_Brief_
Please print each of the entries below exactly.

Records drawn from a dataset:
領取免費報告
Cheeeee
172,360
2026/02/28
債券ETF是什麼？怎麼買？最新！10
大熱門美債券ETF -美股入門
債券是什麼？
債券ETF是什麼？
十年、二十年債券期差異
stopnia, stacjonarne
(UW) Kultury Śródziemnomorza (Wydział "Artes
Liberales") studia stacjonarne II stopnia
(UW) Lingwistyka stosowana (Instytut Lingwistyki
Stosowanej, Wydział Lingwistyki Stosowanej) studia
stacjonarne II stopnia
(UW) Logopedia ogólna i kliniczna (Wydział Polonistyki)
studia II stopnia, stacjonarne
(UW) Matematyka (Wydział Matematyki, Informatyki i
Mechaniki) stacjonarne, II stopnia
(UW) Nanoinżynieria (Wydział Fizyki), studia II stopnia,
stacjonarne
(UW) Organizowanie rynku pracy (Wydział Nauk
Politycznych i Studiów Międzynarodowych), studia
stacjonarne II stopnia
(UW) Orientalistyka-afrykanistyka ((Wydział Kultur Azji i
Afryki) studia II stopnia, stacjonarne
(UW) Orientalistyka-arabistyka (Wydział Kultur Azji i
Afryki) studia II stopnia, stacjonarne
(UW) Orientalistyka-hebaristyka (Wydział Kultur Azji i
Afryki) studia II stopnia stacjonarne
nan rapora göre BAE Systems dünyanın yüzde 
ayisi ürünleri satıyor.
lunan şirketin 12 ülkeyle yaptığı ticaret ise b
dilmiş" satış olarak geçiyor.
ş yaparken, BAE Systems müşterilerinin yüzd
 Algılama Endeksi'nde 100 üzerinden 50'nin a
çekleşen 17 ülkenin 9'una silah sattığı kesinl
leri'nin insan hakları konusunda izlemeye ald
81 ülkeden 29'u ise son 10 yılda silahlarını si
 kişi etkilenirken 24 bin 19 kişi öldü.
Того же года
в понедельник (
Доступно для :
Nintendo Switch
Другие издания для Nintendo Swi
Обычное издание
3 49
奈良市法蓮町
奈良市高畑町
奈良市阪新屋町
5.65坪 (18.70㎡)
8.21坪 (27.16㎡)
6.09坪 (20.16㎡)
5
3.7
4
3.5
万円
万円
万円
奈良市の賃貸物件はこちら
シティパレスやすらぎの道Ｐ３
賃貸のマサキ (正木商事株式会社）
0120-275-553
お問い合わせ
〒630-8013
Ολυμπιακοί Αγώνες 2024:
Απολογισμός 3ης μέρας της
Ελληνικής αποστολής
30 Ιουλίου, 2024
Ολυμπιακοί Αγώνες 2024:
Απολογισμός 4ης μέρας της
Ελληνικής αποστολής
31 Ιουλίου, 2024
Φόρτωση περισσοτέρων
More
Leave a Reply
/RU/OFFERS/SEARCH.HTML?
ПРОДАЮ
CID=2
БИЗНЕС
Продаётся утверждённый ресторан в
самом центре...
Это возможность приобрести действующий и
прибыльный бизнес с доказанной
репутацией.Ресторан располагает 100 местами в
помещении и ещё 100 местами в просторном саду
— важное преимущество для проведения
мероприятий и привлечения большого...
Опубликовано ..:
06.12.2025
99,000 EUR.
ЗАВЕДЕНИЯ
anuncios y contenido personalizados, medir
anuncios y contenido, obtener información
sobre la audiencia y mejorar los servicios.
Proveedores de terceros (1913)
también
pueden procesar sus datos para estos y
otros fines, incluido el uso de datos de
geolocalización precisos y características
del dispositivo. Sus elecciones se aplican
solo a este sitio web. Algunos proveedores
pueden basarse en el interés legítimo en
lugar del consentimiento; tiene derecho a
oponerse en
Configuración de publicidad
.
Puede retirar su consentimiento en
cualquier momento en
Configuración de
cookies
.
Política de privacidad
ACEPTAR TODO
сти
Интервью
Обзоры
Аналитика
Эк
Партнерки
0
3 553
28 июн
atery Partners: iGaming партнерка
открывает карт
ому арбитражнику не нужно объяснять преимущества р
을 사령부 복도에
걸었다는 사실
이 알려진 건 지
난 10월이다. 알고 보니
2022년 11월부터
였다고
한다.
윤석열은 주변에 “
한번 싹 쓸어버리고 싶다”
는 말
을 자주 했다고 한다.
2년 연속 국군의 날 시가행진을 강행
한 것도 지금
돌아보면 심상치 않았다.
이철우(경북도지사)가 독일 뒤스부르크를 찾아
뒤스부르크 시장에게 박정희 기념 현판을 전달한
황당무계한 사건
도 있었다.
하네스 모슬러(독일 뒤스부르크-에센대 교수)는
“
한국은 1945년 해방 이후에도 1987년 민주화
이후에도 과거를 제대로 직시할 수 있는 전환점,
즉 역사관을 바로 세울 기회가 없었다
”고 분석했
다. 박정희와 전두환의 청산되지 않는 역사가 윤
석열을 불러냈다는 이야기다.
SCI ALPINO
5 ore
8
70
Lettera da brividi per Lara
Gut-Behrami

_Response for this exercise_
領取免費報告
Cheeeee
172,360
2026/02/28
債券ETF是什麼？怎麼買？最新！10
大熱門美債券ETF -美股入門
債券是什麼？
債券ETF是什麼？
十年、二十年債券期差異
stopnia, stacjonarne
(UW) Kultury Śródziemnomorza (Wydział "Artes
Liberales") studia stacjonarne II stopnia
(UW) Lingwistyka stosowana (Instytut Lingwistyki
Stosowanej, Wydział Lingwistyki Stosowanej) studia
stacjonarne II stopnia
(UW) Logopedia ogólna i kliniczna (Wydział Polonistyki)
studia II stopnia, stacjonarne
(UW) Matematyka (Wydział Matematyki, Informatyki i
Mechaniki) stacjonarne, II stopnia
(UW) Nanoinżynieria (Wydział Fizyki), studia II stopnia,
stacjonarne
(UW) Organizowanie rynku pracy (Wydział Nauk
Politycznych i Studiów Międzynarodowych), studia
stacjonarne II stopnia
(UW) Orientalistyka-afrykanistyka ((Wydział Kultur Azji i
Afryki) studia II stopnia, stacjonarne
(UW) Orientalistyka-arabistyka (Wydział Kultur Azji i
Afryki) studia II stopnia, stacjonarne
(UW) Orientalistyka-hebaristyka (Wydział Kultur Azji i
Afryki) studia II stopnia stacjonarne
nan rapora göre BAE Systems dünyanın yüzde 
ayisi ürünleri satıyor.
lunan şirketin 12 ülkeyle yaptığı ticaret ise b
dilmiş" satış olarak geçiyor.
ş yaparken, BAE Systems müşterilerinin yüzd
 Algılama Endeksi'nde 100 üzerinden 50'nin a
çekleşen 17 ülkenin 9'una silah sattığı kesinl
leri'nin insan hakları konusunda izlemeye ald
81 ülkeden 29'u ise son 10 yılda silahlarını si
 kişi etkilenirken 24 bin 19 kişi öldü.
Того же года
в понедельник (
Доступно для :
Nintendo Switch
Другие издания для Nintendo Swi
Обычное издание
3 49
奈良市法蓮町
奈良市高畑町
奈良市阪新屋町
5.65坪 (18.70㎡)
8.21坪 (27.16㎡)
6.09坪 (20.16㎡)
5
3.7
4
3.5
万円
万円
万円
奈良市の賃貸物件はこちら
シティパレスやすらぎの道Ｐ３
賃貸のマサキ (正木商事株式会社）
0120-275-553
お問い合わせ
〒630-8013
Ολυμπιακοί Αγώνες 2024:
Απολογισμός 3ης μέρας της
Ελληνικής αποστολής
30 Ιουλίου, 2024
Ολυμπιακοί Αγώνες 2024:
Απολογισμός 4ης μέρας της
Ελληνικής αποστολής
31 Ιουλίου, 2024
Φόρτωση περισσοτέρων
More
Leave a Reply
/RU/OFFERS/SEARCH.HTML?
ПРОДАЮ
CID=2
БИЗНЕС
Продаётся утверждённый ресторан в
самом центре...
Это возможность приобрести действующий и
прибыльный бизнес с доказанной
репутацией.Ресторан располагает 100 местами в
помещении и ещё 100 местами в просторном саду
— важное преимущество для проведения
мероприятий и привлечения большого...
Опубликовано ..:
06.12.2025
99,000 EUR.
ЗАВЕДЕНИЯ
anuncios y contenido personalizados, medir
anuncios y contenido, obtener información
sobre la audiencia y mejorar los servicios.
Proveedores de terceros (1913)
también
pueden procesar sus datos para estos y
otros fines, incluido el uso de datos de
geolocalización precisos y características
del dispositivo. Sus elecciones se aplican
solo a este sitio web. Algunos proveedores
pueden basarse en el interés legítimo en
lugar del consentimiento; tiene derecho a
oponerse en
Configuración de publicidad
.
Puede retirar su consentimiento en
cualquier momento en
Configuración de
cookies
.
Política de privacidad
ACEPTAR TODO
сти
Интервью
Обзоры
Аналитика
Эк
Партнерки
0
3 553
28 июн
atery Partners: iGaming партнерка
открывает карт
ому арбитражнику не нужно объяснять преимущества р
을 사령부 복도에
걸었다는 사실
이 알려진 건 지
난 10월이다. 알고 보니
2022년 11월부터
였다고
한다.
윤석열은 주변에 “
한번 싹 쓸어버리고 싶다”
는 말
을 자주 했다고 한다.
2년 연속 국군의 날 시가행진을 강행
한 것도 지금
돌아보면 심상치 않았다.
이철우(경북도지사)가 독일 뒤스부르크를 찾아
뒤스부르크 시장에게 박정희 기념 현판을 전달한
황당무계한 사건
도 있었다.
하네스 모슬러(독일 뒤스부르크-에센대 교수)는
“
한국은 1945년 해방 이후에도 1987년 민주화
이후에도 과거를 제대로 직시할 수 있는 전환점,
즉 역사관을 바로 세울 기회가 없었다
”고 분석했
다. 박정희와 전두환의 청산되지 않는 역사가 윤
석열을 불러냈다는 이야기다.
SCI ALPINO
5 ore
8
70
Lettera da brividi per Lara
Gut-Behrami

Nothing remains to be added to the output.